Building A Weather Display In Rust

We’ve seen a lot of weather displays over the years, and plenty of the more modern ones have been using some form of electronic paper. So what makes this particular build from [Harry Stern] different? The fact that the firmware running on the ESP32 microcontroller at its heart was developed in Rust.

The weather station itself is capable of operating for several months on its rechargeable NiMH battery bank. The Rust section of the project is in two parts, the first of which runs on a server which downloads the weather data and aggregates it into an image. The second part runs on the ESP32 using esp-idf which configures peripherals, turns on and connects to Wi-Fi, retrieves the image from the server, displays the image and then puts the display to sleep. By doing the heavy lifting on the server, the display should be able to run for longer than it would if everything was happening on the ESP32.

The project code is available from this GitHub page which should allow even Rust beginners to follow along, and the case file is also available for those with a 3D printer. [Harry] has a few upgrades planned for future releases as well, including a snap-fit case, a custom PCB, and improved voltage regulator for better battery life, and enhanced error handling for the weather API. And Rust isn’t the only interesting part of this project, either. As prices for e-paper displays continue to fall, more and more of them are found in projects like weather stations and even complete laptops which use these displays exclusively.

21 thoughts on “Building A Weather Display In Rust

    1. I think it’s because it’s exciting to see it be applied. More developers want to see a bigger job market for it, so talking about it further proves to the market it’s ready for production and should be used for all possible (good) applications. Embedded rust is still a baby to some of the market so I’m personally excited to see what people do with it.

  1. I don’t understand why this ridiculous programming language is so overrated. How does writing in Rust help us now? Why are people dying to use this language that looks so bad and has ridiculous syntax when there are already mature languages?

    1. I guess it’s popular because of :
      “Rust is blazingly fast and memory-efficient: with no runtime or garbage collector, it can power performance-critical services, run on embedded devices, and easily integrate with other languages.
      Rust’s rich type system and ownership model guarantee memory-safety and thread-safety — enabling you to eliminate many classes of bugs at compile-time.” [https://www.rust-lang.org]

      The syntax appears to be just as ridiculous as any other languages.

    2. I wouldn’t have been so hyperbolic, but that’s more-or-less what I thought about rust before trying it. I was a C/++ (mostly C) firmware engineer for ~8 years before I tried rust. I’ve now been using it full time at work for a little over a year, and you’d have to threaten my life to get me to give up rust.
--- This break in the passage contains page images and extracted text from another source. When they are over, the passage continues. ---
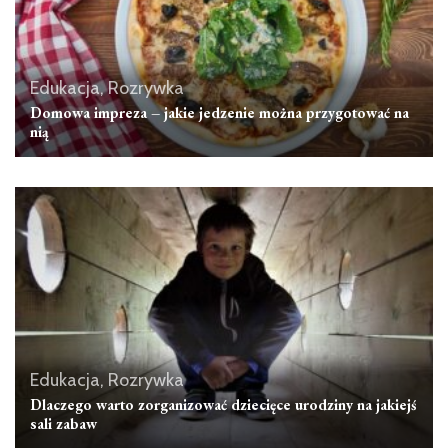
Edukacja, Rozrywka
Domowa impreza – jakie jedzenie można przygotować na
nią
Edukacja, Rozrywka
Dlaczego warto zorganizować dziecięce urodziny na jakiejś
sali zabaw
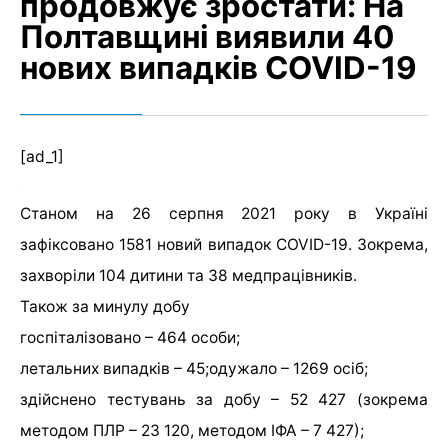
продовжує зростати: На
Полтавщині виявили 40
нових випадків COVID-19
[ad_1]
Станом на 26 серпня 2021 року в Україні
зафіксовано 1581 новий випадок COVID-19. Зокрема,
захворіли 104 дитини та 38 медпрацівників.
Також за минулу добу
госпіталізовано – 464 особи;
летальних випадків – 45;одужало – 1269 осіб;
здійснено тестувань за добу – 52 427 (зокрема
методом ПЛР – 23 120, методом ІФА – 7 427);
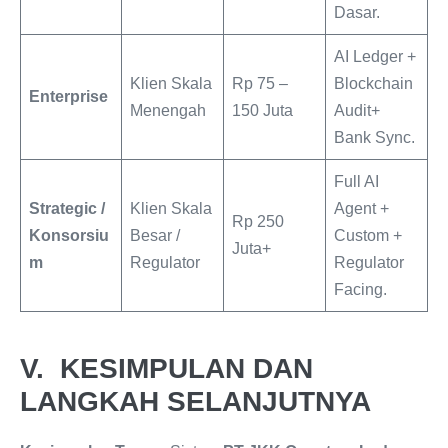
Dasar.
AI Ledger +
Klien Skala
Rp 75 ‒
Blockchain
Enterprise
Menengah
150 Juta
Audit+
Bank Sync.
Full AI
Strategic /
Klien Skala
Agent +
Rp 250
Konsorsiu
Besar /
Custom +
Juta+
m
Regulator
Regulator
Facing.
V. KESIMPULAN DAN
LANGKAH SELANJUTNYA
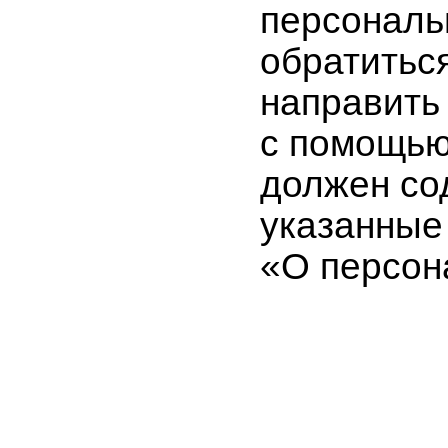
персональ
обратитьс
направить
с помощью
должен со
указанные 
«О персон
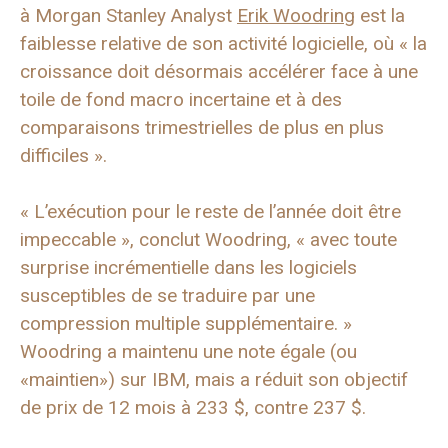
à Morgan Stanley Analyst
Erik Woodring
est la
faiblesse relative de son activité logicielle, où « la
croissance doit désormais accélérer face à une
toile de fond macro incertaine et à des
comparaisons trimestrielles de plus en plus
difficiles ».
« L’exécution pour le reste de l’année doit être
impeccable », conclut Woodring, « avec toute
surprise incrémentielle dans les logiciels
susceptibles de se traduire par une
compression multiple supplémentaire. »
Woodring a maintenu une note égale (ou
«maintien») sur IBM, mais a réduit son objectif
de prix de 12 mois à 233 $, contre 237 $.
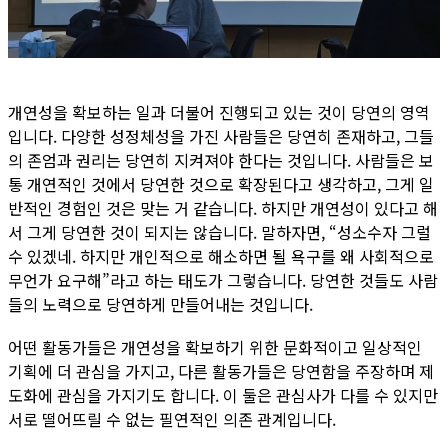
개연성을 확보하는 일과 더불어 진행되고 있는 것이 당연의 영역
입니다. 다양한 성정체성을 가진 사람들은 당연히 존재하고, 그들
의 존엄과 권리는 당연히 지켜져야 한다는 것입니다. 사람들은 보
통 개연적인 것에서 당연한 것으로 확장된다고 생각하고, 그게 일
반적인 경험인 것은 맞는 거 같습니다. 하지만 개연성이 있다고 해
서 그게 당연한 것이 되지는 않습니다. 말하자면, “성소수자 그럴
수 있겠네. 하지만 개인적으로 해소하면 될 욕구를 왜 사회적으로
무언가 요구해”라고 하는 태도가 그렇습니다. 당연한 것들도 사람
들의 노력으로 당연하게 만들어내는 것입니다.
어떤 활동가들은 개연성을 확보하기 위한 문화적이고 일상적인
기획에 더 관심을 가지고, 다른 활동가들은 당연함을 주장하며 제
도화에 관심을 가지기도 합니다. 이 둘은 관심사가 다를 수 있지만
서로 떨어뜨릴 수 없는 필연적인 의존 관계입니다.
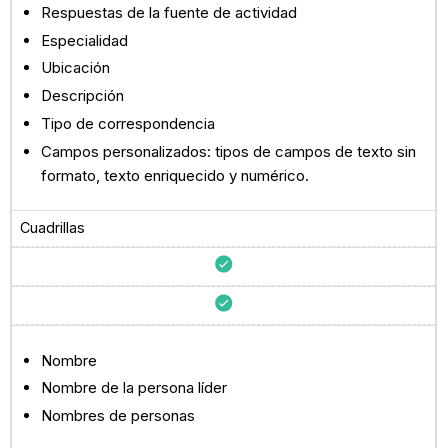
Respuestas de la fuente de actividad
Especialidad
Ubicación
Descripción
Tipo de correspondencia
Campos personalizados: tipos de campos de texto sin
formato, texto enriquecido y numérico.
Cuadrillas
Nombre
Nombre de la persona líder
Nombres de personas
      I love C, it was the first language I did anything useful in, I worked with it full time for nearly a decade, and it will never fully go away, and I don’t think it should go away completely. On the other hand, rust is a better language, the ecosystem is healthier, and the tooling is so much better that it’s not even a competition. None of that should be surprising, if tooling hadn’t gotten better since the dawn of C it would be a sad commentary about the software industry. The only thing rust currently lacks that is important for (some) embedded projects is a certified tool chain, though people are working on that.

      I recommend you give it a try, for a couple solid weeks. Even if you don’t end up switching, the perspective is useful.

  2. The syntax is truly ugly, I cannot understand why anyone would like to type more to do the same things that C does.

    That aside, I would’ve shifted regardless if the safety features were as great as the community always seems to claim but I am yet to see a single embedded program in rust which does not include unsafe code (which defeats the point of using it entirely).

  3. I’m hoping Rust is just another fad which will go away. I’ve yet to see an example of Rust offering something Ada cannot, while Ada is “human readable”. Perhaps too much misinformation about Ada blasted in the content forums? The compile time checks are awesome, and the runtime checks can be turned on or off. The compiler is based on gcc/llvm and produces executables as similar to having compiled C so can’t even complain about it producing poor code. Really at a loss TBH.

    1. Rust will never ‘go away’. Just like Fortran, Ada, Pascal, C, C++, Java, Python, Perl, JavaScript, Etc., there will always be those people that think ‘a’ certain language is the best ‘ever’. Right now the new fad in software development is ‘Rust’. It may fade (or not), but regardless it will never ‘go away’. That is wishful thinking :) . I prefer C/C++, Python, and Assembly myself. I’ve written some apps in Rust for fun, but not ‘taken’ with the language to convert over to it. I certainly do NOT like how it tries to force ‘style’ on you.

    1. Please add a Photo and maybe a 3 seconds GIF video. More self marketing please. The clean design looks great but not everybody reads the code to imagine whats behind it. And add a link to this article.